[Opening Data section section]
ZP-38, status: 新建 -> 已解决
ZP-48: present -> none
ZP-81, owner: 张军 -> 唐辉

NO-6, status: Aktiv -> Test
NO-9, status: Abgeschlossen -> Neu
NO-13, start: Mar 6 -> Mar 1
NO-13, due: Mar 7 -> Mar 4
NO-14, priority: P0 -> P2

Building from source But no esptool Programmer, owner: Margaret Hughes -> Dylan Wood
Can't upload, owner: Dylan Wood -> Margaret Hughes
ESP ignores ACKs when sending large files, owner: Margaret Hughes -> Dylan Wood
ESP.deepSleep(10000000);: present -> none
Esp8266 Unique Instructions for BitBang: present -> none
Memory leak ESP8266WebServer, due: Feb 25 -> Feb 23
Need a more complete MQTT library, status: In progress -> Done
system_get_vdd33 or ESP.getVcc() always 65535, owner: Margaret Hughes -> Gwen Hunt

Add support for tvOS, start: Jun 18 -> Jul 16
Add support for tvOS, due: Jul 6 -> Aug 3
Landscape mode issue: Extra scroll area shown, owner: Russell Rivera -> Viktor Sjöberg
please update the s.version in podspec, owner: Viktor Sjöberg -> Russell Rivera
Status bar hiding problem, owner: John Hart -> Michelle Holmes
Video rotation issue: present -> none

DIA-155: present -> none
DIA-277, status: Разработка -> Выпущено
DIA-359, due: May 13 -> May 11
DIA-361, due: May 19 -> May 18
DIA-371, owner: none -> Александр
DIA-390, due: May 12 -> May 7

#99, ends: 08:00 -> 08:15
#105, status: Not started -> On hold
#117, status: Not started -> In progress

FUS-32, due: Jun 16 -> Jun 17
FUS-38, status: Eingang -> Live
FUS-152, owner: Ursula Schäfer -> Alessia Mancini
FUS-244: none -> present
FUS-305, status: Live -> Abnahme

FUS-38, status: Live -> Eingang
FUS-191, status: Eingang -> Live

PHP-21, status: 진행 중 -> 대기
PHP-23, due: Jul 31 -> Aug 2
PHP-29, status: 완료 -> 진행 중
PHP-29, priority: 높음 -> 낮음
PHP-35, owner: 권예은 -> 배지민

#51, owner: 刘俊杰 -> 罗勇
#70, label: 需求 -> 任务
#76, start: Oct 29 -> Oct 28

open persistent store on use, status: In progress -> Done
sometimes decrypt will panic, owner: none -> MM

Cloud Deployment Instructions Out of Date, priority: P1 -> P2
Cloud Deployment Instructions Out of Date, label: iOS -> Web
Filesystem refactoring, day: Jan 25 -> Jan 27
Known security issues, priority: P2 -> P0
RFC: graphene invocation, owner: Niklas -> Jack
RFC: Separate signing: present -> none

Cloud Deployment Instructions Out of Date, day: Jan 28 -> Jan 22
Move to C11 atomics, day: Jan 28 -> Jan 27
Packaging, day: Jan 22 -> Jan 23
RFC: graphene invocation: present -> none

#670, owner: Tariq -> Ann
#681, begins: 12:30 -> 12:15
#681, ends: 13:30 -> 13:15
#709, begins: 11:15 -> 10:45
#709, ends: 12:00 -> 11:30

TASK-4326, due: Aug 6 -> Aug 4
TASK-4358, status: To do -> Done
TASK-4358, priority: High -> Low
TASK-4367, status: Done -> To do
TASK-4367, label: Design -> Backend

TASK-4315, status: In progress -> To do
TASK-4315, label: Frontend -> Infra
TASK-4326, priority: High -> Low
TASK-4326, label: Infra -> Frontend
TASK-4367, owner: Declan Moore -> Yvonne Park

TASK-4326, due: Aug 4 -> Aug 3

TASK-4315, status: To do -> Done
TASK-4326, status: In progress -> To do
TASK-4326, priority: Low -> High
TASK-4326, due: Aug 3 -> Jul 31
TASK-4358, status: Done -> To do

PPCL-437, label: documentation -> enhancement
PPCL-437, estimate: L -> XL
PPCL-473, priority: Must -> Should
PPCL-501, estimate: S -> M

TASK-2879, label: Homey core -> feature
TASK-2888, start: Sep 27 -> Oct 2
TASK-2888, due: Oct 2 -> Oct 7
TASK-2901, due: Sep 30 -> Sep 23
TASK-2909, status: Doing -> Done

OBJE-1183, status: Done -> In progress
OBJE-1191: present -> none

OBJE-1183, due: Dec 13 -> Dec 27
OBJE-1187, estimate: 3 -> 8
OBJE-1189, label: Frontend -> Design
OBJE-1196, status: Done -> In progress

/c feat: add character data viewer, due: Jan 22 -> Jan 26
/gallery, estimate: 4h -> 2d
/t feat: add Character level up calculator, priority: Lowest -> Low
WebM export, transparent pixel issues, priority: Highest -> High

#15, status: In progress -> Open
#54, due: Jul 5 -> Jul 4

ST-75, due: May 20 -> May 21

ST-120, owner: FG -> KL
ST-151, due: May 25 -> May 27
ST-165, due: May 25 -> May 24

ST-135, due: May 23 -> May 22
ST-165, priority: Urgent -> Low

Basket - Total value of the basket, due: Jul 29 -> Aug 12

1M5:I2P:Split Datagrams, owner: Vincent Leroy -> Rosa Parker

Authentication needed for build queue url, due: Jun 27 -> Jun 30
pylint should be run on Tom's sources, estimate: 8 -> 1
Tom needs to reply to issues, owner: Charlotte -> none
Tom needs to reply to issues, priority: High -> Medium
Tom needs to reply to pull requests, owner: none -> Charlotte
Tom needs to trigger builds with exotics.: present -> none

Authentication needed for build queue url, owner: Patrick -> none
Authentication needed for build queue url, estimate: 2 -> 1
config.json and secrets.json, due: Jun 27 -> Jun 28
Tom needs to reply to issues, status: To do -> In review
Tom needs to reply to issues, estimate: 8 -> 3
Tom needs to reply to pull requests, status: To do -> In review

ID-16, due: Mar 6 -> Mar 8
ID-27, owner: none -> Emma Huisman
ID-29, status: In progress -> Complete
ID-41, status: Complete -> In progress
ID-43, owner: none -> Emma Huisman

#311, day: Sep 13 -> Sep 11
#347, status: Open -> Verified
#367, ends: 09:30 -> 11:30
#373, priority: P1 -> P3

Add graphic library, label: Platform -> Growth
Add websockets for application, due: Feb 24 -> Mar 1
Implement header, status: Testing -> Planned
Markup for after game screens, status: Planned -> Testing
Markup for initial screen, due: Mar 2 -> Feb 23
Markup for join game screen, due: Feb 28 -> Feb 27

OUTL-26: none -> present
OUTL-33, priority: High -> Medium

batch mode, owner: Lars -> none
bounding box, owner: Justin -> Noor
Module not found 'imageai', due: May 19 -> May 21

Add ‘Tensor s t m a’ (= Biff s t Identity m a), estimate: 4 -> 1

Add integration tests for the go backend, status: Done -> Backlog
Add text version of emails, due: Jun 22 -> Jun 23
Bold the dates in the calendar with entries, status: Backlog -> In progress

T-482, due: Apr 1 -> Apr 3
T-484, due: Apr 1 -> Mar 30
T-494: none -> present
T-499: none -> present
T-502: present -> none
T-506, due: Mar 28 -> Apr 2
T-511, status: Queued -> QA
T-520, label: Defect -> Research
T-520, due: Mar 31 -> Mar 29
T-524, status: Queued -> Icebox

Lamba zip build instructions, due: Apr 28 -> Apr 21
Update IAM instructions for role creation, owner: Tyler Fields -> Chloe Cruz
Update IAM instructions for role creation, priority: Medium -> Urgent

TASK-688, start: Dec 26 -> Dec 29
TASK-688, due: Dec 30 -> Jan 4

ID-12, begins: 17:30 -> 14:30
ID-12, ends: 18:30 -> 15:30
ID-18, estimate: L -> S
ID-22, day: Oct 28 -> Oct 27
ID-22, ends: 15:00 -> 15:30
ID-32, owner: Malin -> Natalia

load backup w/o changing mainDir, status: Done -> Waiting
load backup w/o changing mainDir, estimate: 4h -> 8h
[Closing Data section section]
> _Task instructions_:
Reproduce exactly the entries above, limited to the lines from the one with "#51, owner: 刘俊杰 -> 罗勇" through the one with "TASK-4326, priority: High -> Low", both included.

> _Result of the task_:
#51, owner: 刘俊杰 -> 罗勇
#70, label: 需求 -> 任务
#76, start: Oct 29 -> Oct 28

open persistent store on use, status: In progress -> Done
sometimes decrypt will panic, owner: none -> MM

Cloud Deployment Instructions Out of Date, priority: P1 -> P2
Cloud Deployment Instructions Out of Date, label: iOS -> Web
Filesystem refactoring, day: Jan 25 -> Jan 27
Known security issues, priority: P2 -> P0
RFC: graphene invocation, owner: Niklas -> Jack
RFC: Separate signing: present -> none

Cloud Deployment Instructions Out of Date, day: Jan 28 -> Jan 22
Move to C11 atomics, day: Jan 28 -> Jan 27
Packaging, day: Jan 22 -> Jan 23
RFC: graphene invocation: present -> none

#670, owner: Tariq -> Ann
#681, begins: 12:30 -> 12:15
#681, ends: 13:30 -> 13:15
#709, begins: 11:15 -> 10:45
#709, ends: 12:00 -> 11:30

TASK-4326, due: Aug 6 -> Aug 4
TASK-4358, status: To do -> Done
TASK-4358, priority: High -> Low
TASK-4367, status: Done -> To do
TASK-4367, label: Design -> Backend

TASK-4315, status: In progress -> To do
TASK-4315, label: Frontend -> Infra
TASK-4326, priority: High -> Low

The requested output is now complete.